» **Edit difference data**
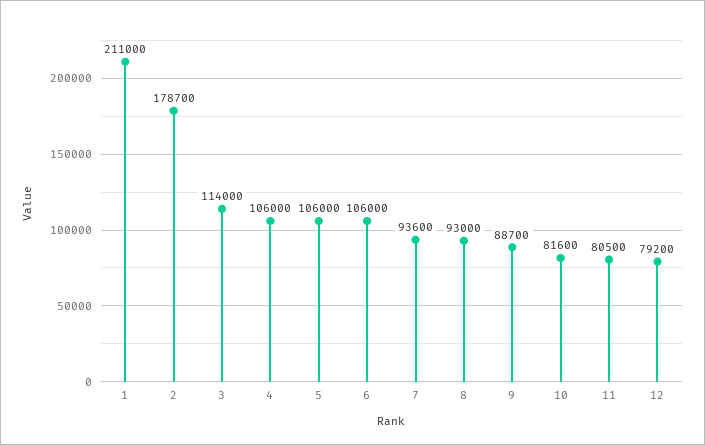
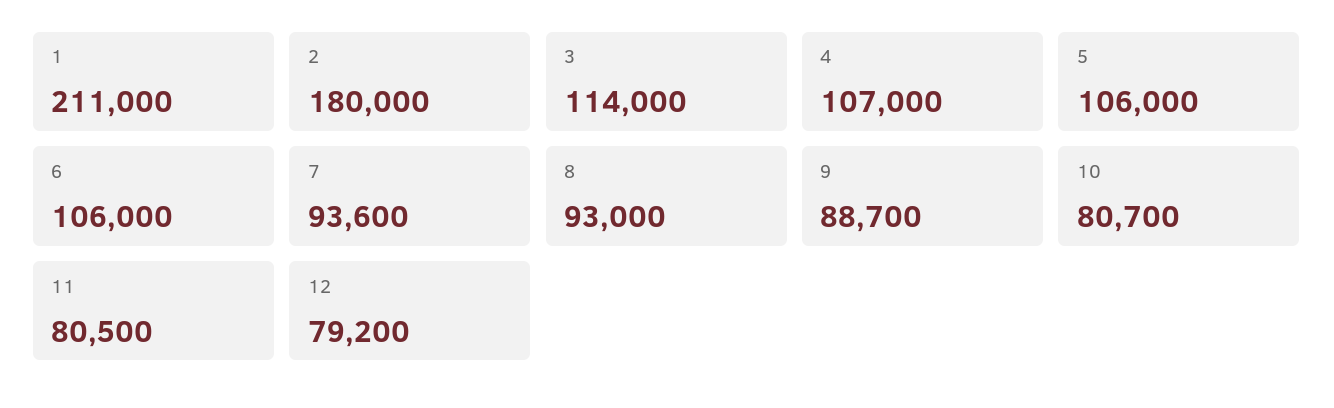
2: 178700 -> 180000
4: 106000 -> 107000
10: 81600 -> 80700

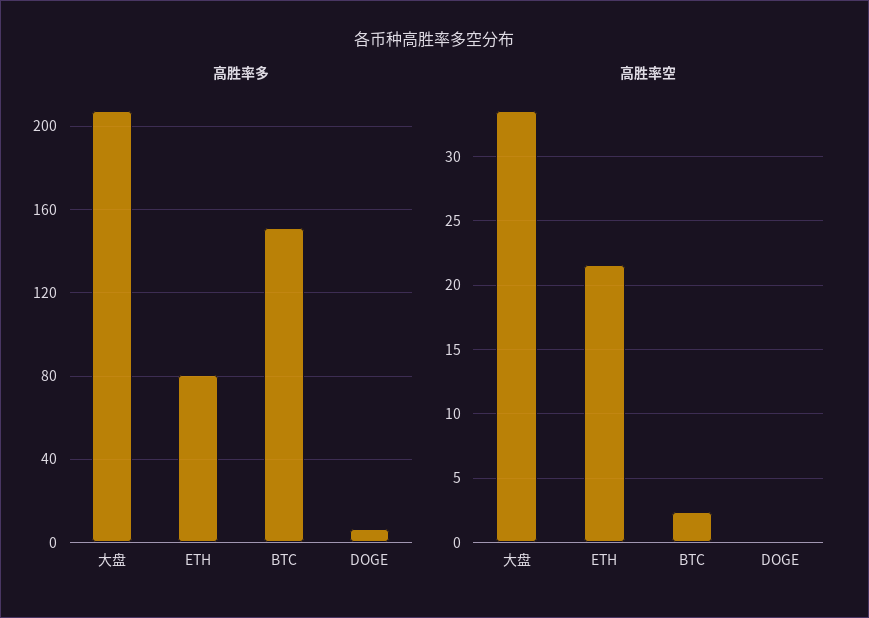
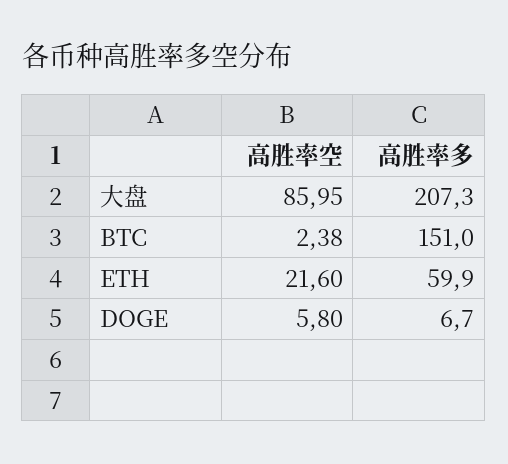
高胜率多, ETH: 80 -> 59.9
高胜率空, 大盘: 33.5 -> 85.95
高胜率空, DOGE: 0 -> 5.8

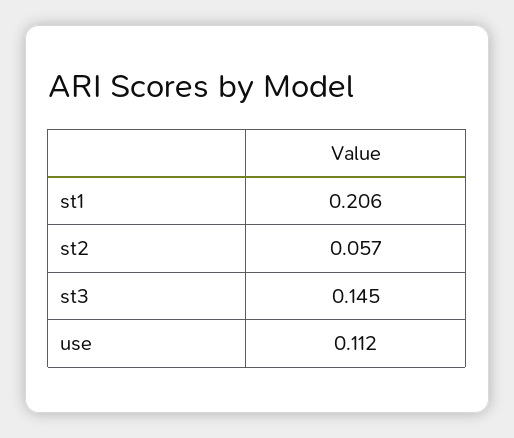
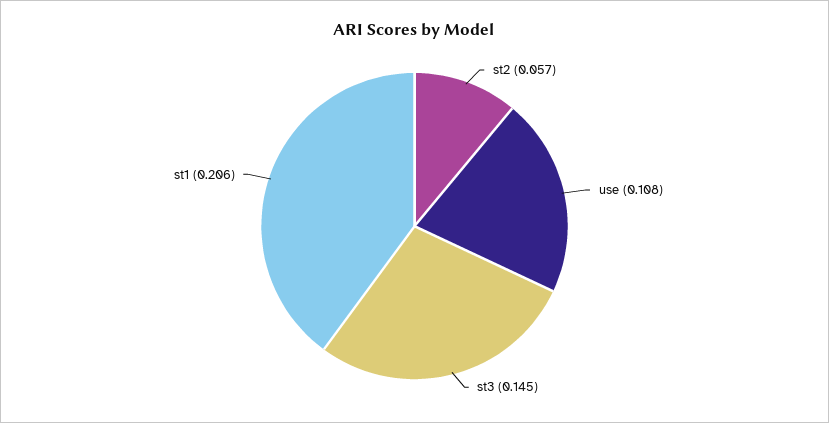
use: 0.112 -> 0.108

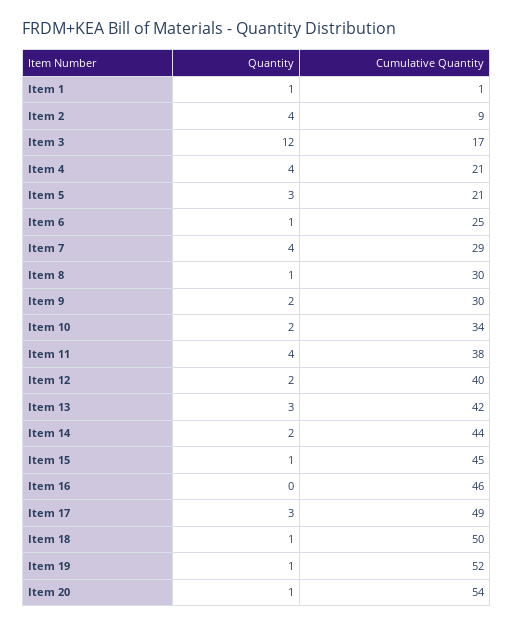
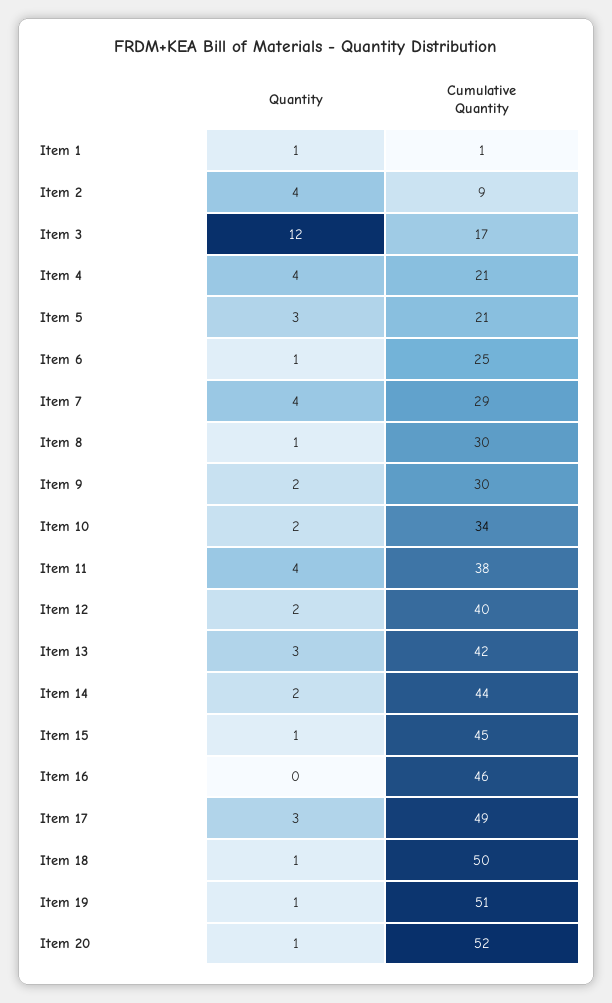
Cumulative Quantity, Item 19: 52 -> 51
Cumulative Quantity, Item 20: 54 -> 52

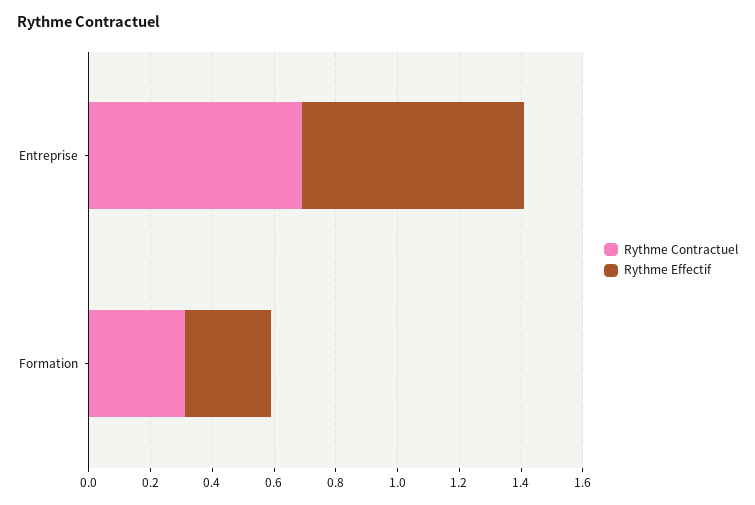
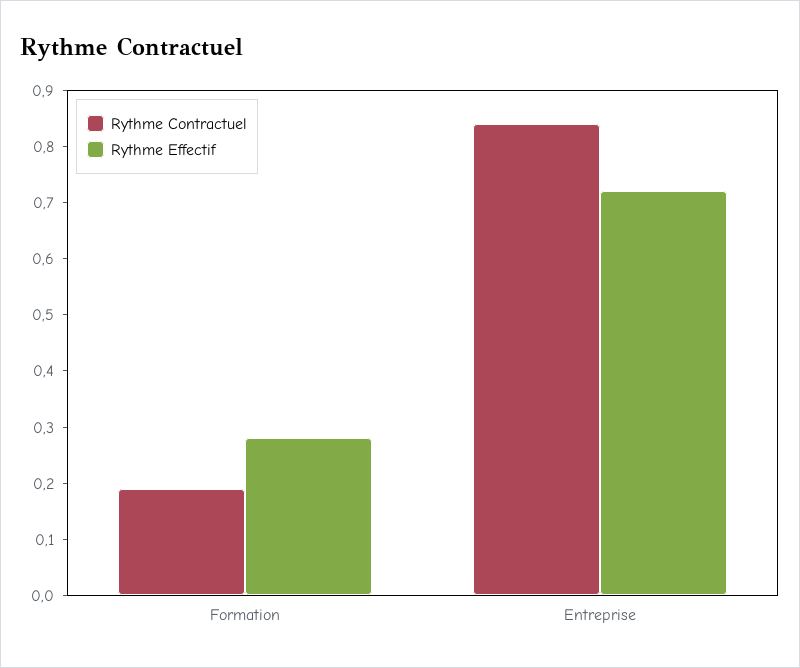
Rythme Contractuel, Entreprise: 0.7 -> 0.85
Rythme Contractuel, Formation: 0.3 -> 0.2

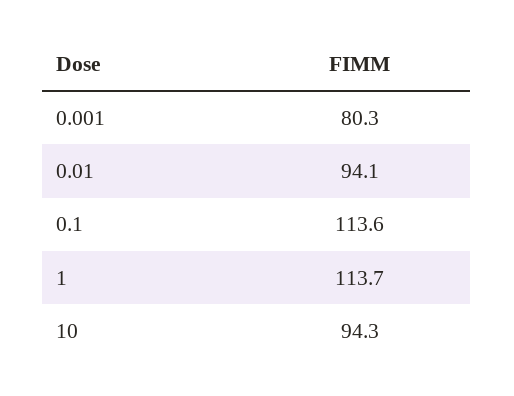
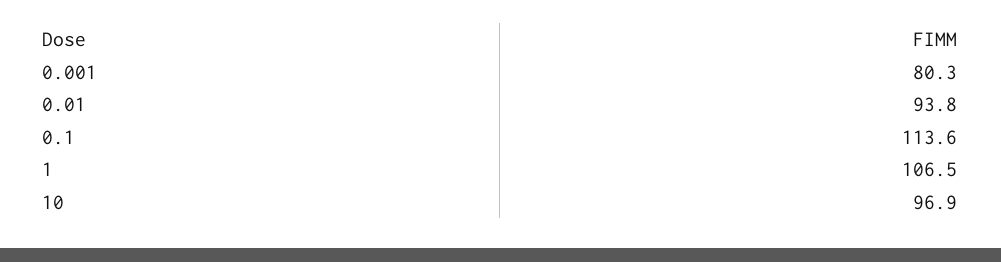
0.01: 94.1 -> 93.8
1: 113.7 -> 106.5
10: 94.3 -> 96.9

» **Job**
Pictures aside, retype the entries above exactly as they are.

» **Solution**
2: 178700 -> 180000
4: 106000 -> 107000
10: 81600 -> 80700

高胜率多, ETH: 80 -> 59.9
高胜率空, 大盘: 33.5 -> 85.95
高胜率空, DOGE: 0 -> 5.8

use: 0.112 -> 0.108

Cumulative Quantity, Item 19: 52 -> 51
Cumulative Quantity, Item 20: 54 -> 52

Rythme Contractuel, Entreprise: 0.7 -> 0.85
Rythme Contractuel, Formation: 0.3 -> 0.2

0.01: 94.1 -> 93.8
1: 113.7 -> 106.5
10: 94.3 -> 96.9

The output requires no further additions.